It’s Sunday and I’m procrastinating


At the Bristol Alexander School, we third years need to produce and submit an Alexander Technique related project between 6000 and 9000 words, I’m half way there and only a few weeks to complete. Procrastination in the word of the day, well it is Valentine’s Day so we going for lunch, I do have time before lunch – this time now, but I’m doing a procrastination blog about procrastination about not doing my project. This is a common issue with me, all keen at the beginning but getting to the end of things my interest wains and thoughts of ‘that I’m not good enough’; ‘my work is rubbish’; etc manifests itself.
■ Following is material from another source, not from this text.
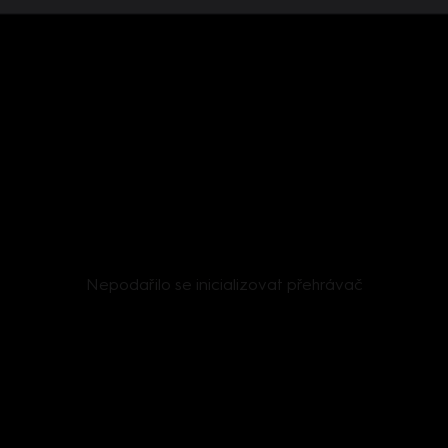
Nepodařilo se inicializovat přehrávač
I’m now stuck in a rut, a vicious circle, this feeling appears all too often, a pulling down, strangling with a pulling up of my shoulders. My breathing changes, it shortens and is tighter.

But what to do?

I know what to do to get out of this rut, but it feels so familiar and comfortable in a strange uncomfortable way.

I want to stay here in my procrastination but I don’t at the same time, I want to be free to get on with my project, the rest of my life including a joyous Valentine’s Day lunch with my lovely wife.

I know what to do and that is do nothing. A strange statement if you are not aware of Alexander’s discovery.

Alexander’s inhibition (not Freud’s inhibition) but it is the first step.

Thats better, time for a lovely lunch.

I may explain my version of Alexander’s inhibition later or not.